**Material to process**
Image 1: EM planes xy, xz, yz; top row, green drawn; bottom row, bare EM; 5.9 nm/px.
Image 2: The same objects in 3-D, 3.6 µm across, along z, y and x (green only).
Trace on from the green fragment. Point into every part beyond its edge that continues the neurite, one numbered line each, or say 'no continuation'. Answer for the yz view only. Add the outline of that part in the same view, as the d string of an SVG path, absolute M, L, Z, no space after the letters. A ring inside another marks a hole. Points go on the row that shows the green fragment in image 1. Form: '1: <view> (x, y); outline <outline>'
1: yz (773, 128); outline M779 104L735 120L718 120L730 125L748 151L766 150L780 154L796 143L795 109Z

--

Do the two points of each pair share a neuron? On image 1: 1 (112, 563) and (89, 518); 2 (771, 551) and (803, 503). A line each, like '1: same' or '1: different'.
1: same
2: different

**Action item**
The stretch of entries above that starts with the line containing "Image 1: EM" and goes on through the line containing "Image 2: The" is to be transcribed exactly, and no other line is to be transcribed.

**Written solution**
Image 1: EM planes xy, xz, yz; top row, green drawn; bottom row, bare EM; 5.9 nm/px.
Image 2: The same objects in 3-D, 3.6 µm across, along z, y and x (green only).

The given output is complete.